13. »¿Quién le dijo al autor del cartel, el cual
no es posible sino que fuese por ahí algún
licenciaduelo atolondrado de estos que comienzan a ser aprendices
de cultos, y no saben ni son capaces de saber en qué
consiste el serlo; quién le dijo al autor del cartel
que Santa Teresa, ni otra pura criatura por sí sola,
era «la Tierra del Cielo, por quien criara el Cielo el que
fundó la Tierra»? Una proposición semejante
a ésta, que se dijo por María Santísima,
conviene a saber, que Ipsa colenda est, non tantum ut causa
nostrae Redemptionis, sed etiam ut motivum Creationis omnium
rerum, está notada por gravísimos teólogos
como digna de muy severa censura. ¿Quién le ha dicho
que Santa Teresa ni algún otro santo o santa puede
ser en ningún sentido verdadero «el Agua que da Vida»,
pues no hay otra agua que dé vida sino el agua del
bautismo? ¿Quién le ha dicho que es «el Aire que da
Espíritu», no habiendo otro quien le dé ni
pueda darle sino el soplo figurado, o la inspiración
del Espíritu Santo? ¿Quién le ha dicho que...?»
14. -Sosiéguese vuestra paternidad -dijo el beneficiado-,
que estas cosas no se han de tomar con tanta seriedad. Un
poco de sangre fría y un mucho de buen humor es la
mejor receta para curarlas, o a lo menos para que no nos
perjudiquen. Mire vuestra paternidad, los hombres sabios
de la Corte saben que la Corte está llena de ignorantes
presumidos de sabios. Los extranjeros también tienen
por allá sus autores de cedulones, o cosa equivalente;
porque pensar que los tontos no están sembrados por
todo el mundo como los hongos, es cosa de chanza; y si no,
ahí está Menckenio, en su bello librete De
charlataneria eruditorum, que no me dejará mentir.
El artífice de nuestro cedulón no fue tan mal
intencionado como a vuestra paternidad se le figura. Él
quiso hacer a Santa Teresa un remedo de todos los cuatro
elementos: tierra, agua, aire y fuego. No se le ofreció
otra cosa mejor, y dijo esos disparates sin meterse en más
honduras. Aquí no hubo más, y vuestra paternidad
no haga juicios temerarios en materia de su doctrina; porque
si sabe la que enseña el catecismo, esto le basta
para salvarse, sin que sea necesario aprender otras teologías.
15. -Así supiera yo lo que él sabe -interrumpió
a esta sazón fray Gerundio-. Cada cual siga su opinión,
pero en la mía ese hombre es un monstruo de ingenio.
¡Qué bellos asuntos ofrece en tan pocas líneas
para predicar muchos sermones a la Seráfica Madre!
No se me olvidarán a mí, cuando se presente
la ocasión. «La Luna que pisa el peso de la Luna».
¡Qué divinidad! ¡Pues la prueba! «Nueva en Favores,
Creciente en Verdades, Llena de Luces, Menguante en Errores!»

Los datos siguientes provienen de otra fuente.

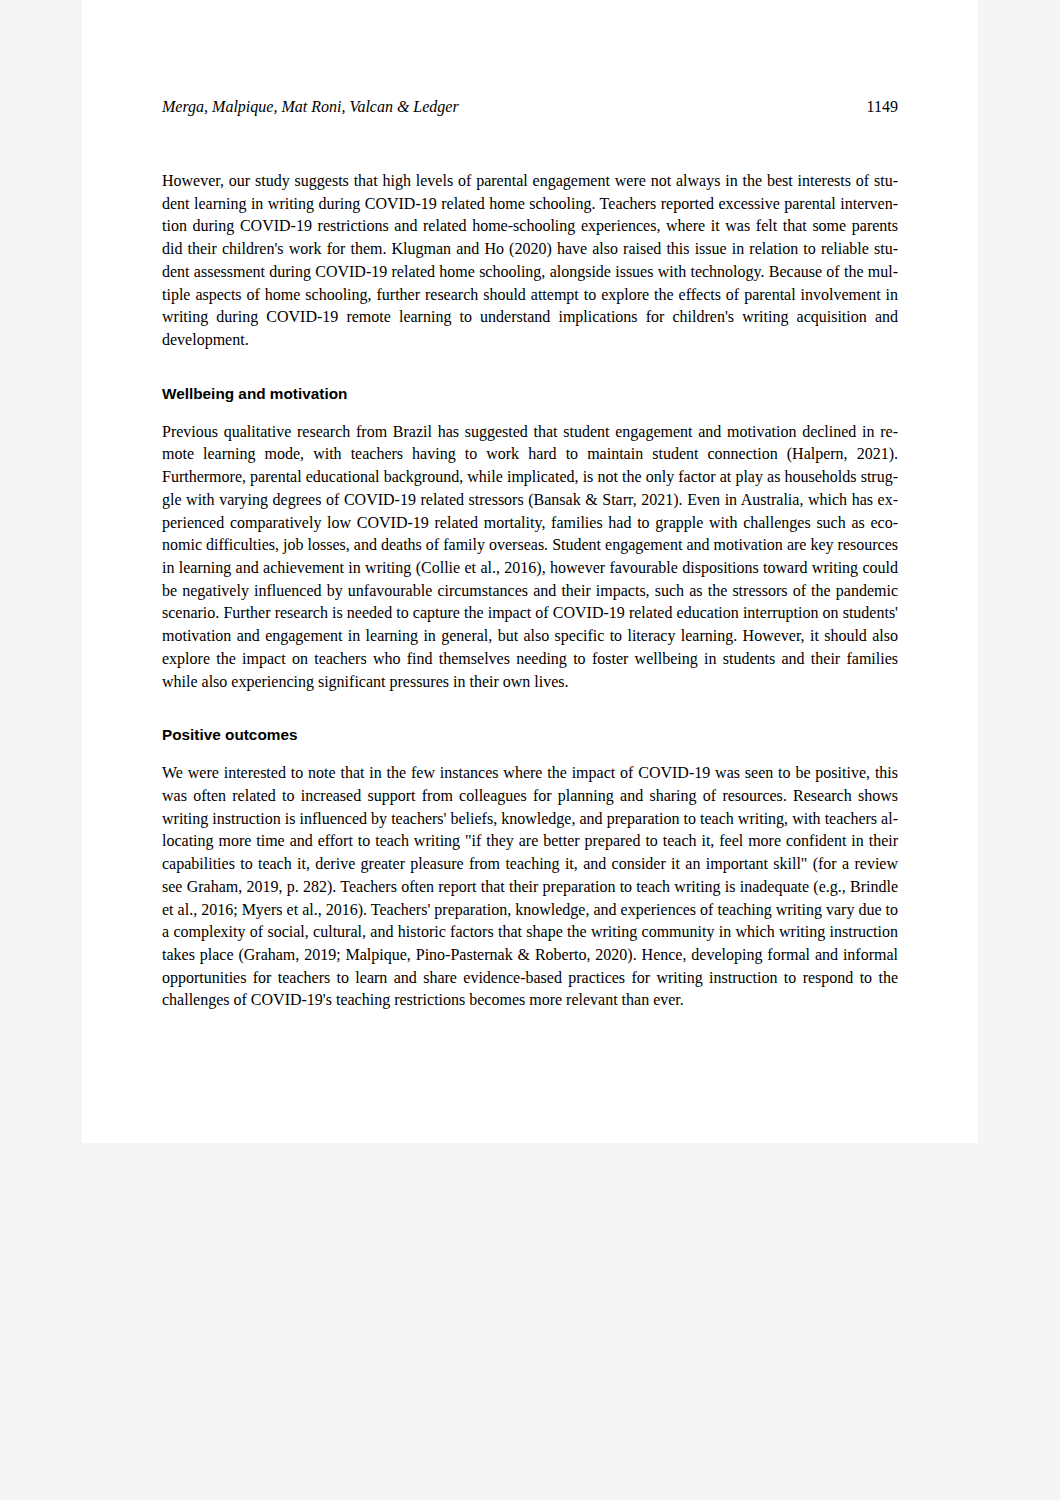Merga, Malpique, Mat Roni, Valcan & Ledger 1149
However, our study suggests that high levels of parental engagement were not always in the best interests of student learning in writing during COVID-19 related home schooling. Teachers reported excessive parental intervention during COVID-19 restrictions and related home-schooling experiences, where it was felt that some parents did their children's work for them. Klugman and Ho (2020) have also raised this issue in relation to reliable student assessment during COVID-19 related home schooling, alongside issues with technology. Because of the multiple aspects of home schooling, further research should attempt to explore the effects of parental involvement in writing during COVID-19 remote learning to understand implications for children's writing acquisition and development.
Wellbeing and motivation
Previous qualitative research from Brazil has suggested that student engagement and motivation declined in remote learning mode, with teachers having to work hard to maintain student connection (Halpern, 2021). Furthermore, parental educational background, while implicated, is not the only factor at play as households struggle with varying degrees of COVID-19 related stressors (Bansak & Starr, 2021). Even in Australia, which has experienced comparatively low COVID-19 related mortality, families had to grapple with challenges such as economic difficulties, job losses, and deaths of family overseas. Student engagement and motivation are key resources in learning and achievement in writing (Collie et al., 2016), however favourable dispositions toward writing could be negatively influenced by unfavourable circumstances and their impacts, such as the stressors of the pandemic scenario. Further research is needed to capture the impact of COVID-19 related education interruption on students' motivation and engagement in learning in general, but also specific to literacy learning. However, it should also explore the impact on teachers who find themselves needing to foster wellbeing in students and their families while also experiencing significant pressures in their own lives.
Positive outcomes
We were interested to note that in the few instances where the impact of COVID-19 was seen to be positive, this was often related to increased support from colleagues for planning and sharing of resources. Research shows writing instruction is influenced by teachers' beliefs, knowledge, and preparation to teach writing, with teachers allocating more time and effort to teach writing "if they are better prepared to teach it, feel more confident in their capabilities to teach it, derive greater pleasure from teaching it, and consider it an important skill" (for a review see Graham, 2019, p. 282). Teachers often report that their preparation to teach writing is inadequate (e.g., Brindle et al., 2016; Myers et al., 2016). Teachers' preparation, knowledge, and experiences of teaching writing vary due to a complexity of social, cultural, and historic factors that shape the writing community in which writing instruction takes place (Graham, 2019; Malpique, Pino-Pasternak & Roberto, 2020). Hence, developing formal and informal opportunities for teachers to learn and share evidence-based practices for writing instruction to respond to the challenges of COVID-19's teaching restrictions becomes more relevant than ever.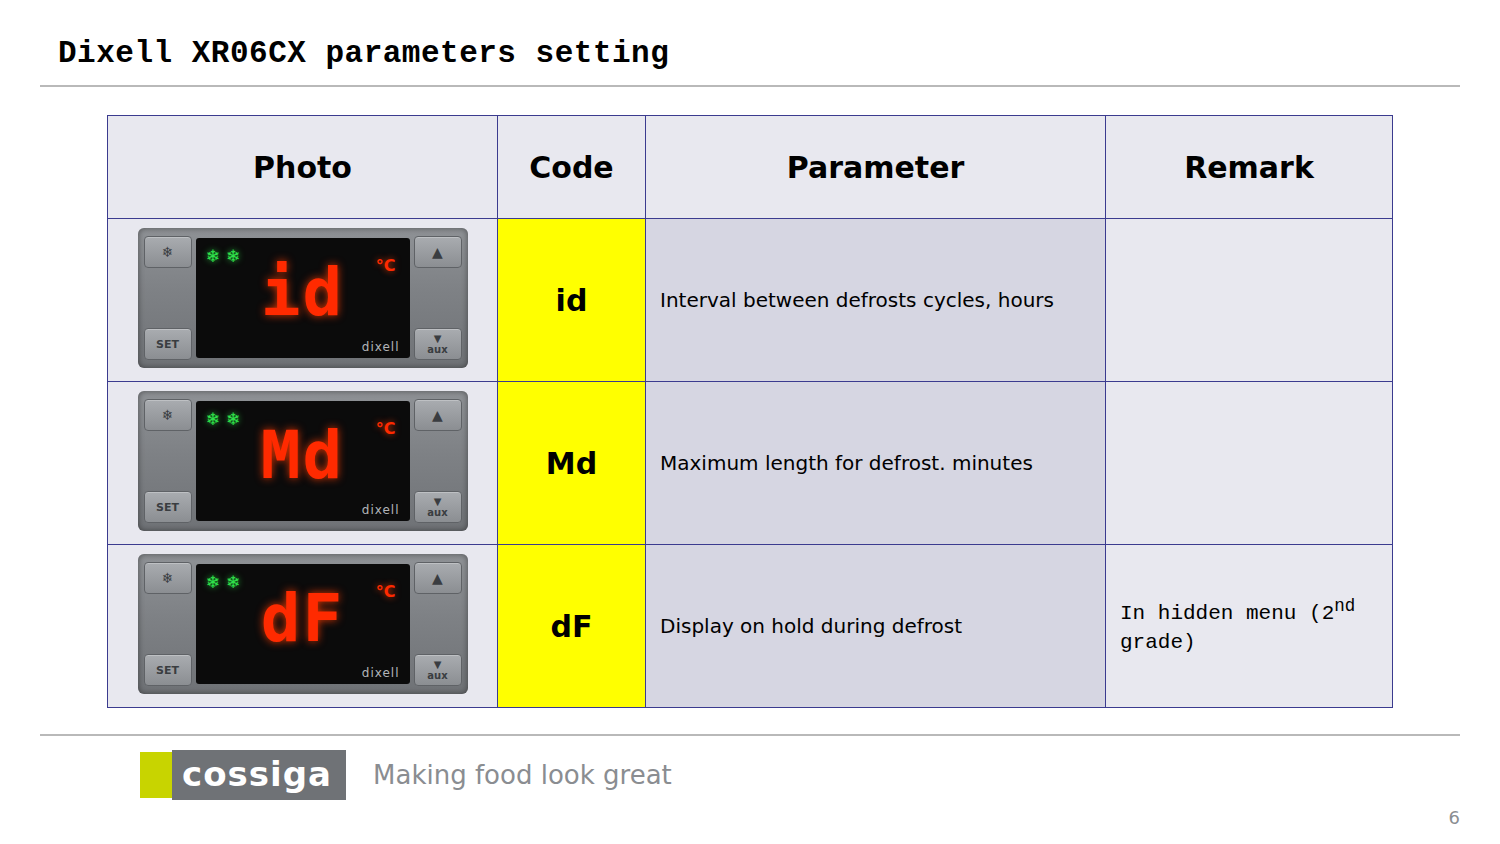Dixell XR06CX parameters setting
| Photo | Code | Parameter | Remark |
| --- | --- | --- | --- |
| ❄ SET ▲ ▼ aux ❄❄ °C id dixell | id | Interval between defrosts cycles, hours | |
| ❄ SET ▲ ▼ aux ❄❄ °C Md dixell | Md | Maximum length for defrost. minutes | |
| ❄ SET ▲ ▼ aux ❄❄ °C dF dixell | dF | Display on hold during defrost | In hidden menu (2 nd grade) |
cossiga
Making food look great
6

¡Es un asombro! -Por lo menos -dijo el beneficiado-, están
diestramente aplicados todas las fases de ese planeta: luna
nueva, luna creciente, luna llena y luna menguante. Los labradores,
los hortelanos y los médicos lunáticos excusan
otro calendario; y sólo con ver el cartel sabrán
cuándo han de plantar, sembrar, purgar y sangrar.
16. -Diga usted lo que quisiere -continuó fray Gerundio-;
que yo, aquello de «El Sol que ofusca Brillos a los Brillos
del Sol», no tengo con qué ponderarlo. -Ni yo tampoco
-respondió el beneficiado-, si entendiera bien qué
es esto de ofuscar brillos al sol. Las nubes no los ofuscan;
sólo estorban que se comuniquen a nosotros; y lo mismo
hacen las paredes, las ventanas, los toldos y los tejados.
Si alguna cosa los hubiera de ofuscar, serían las
manchas que dijo el padre Cristóbal Scheinero había
descubierto en el sol con un telescopio de nueva invención;
pero es natural que el autor no quisiese decir que Santa
Teresa era pared, tabique, ventana, toldo, tejado ni mancha.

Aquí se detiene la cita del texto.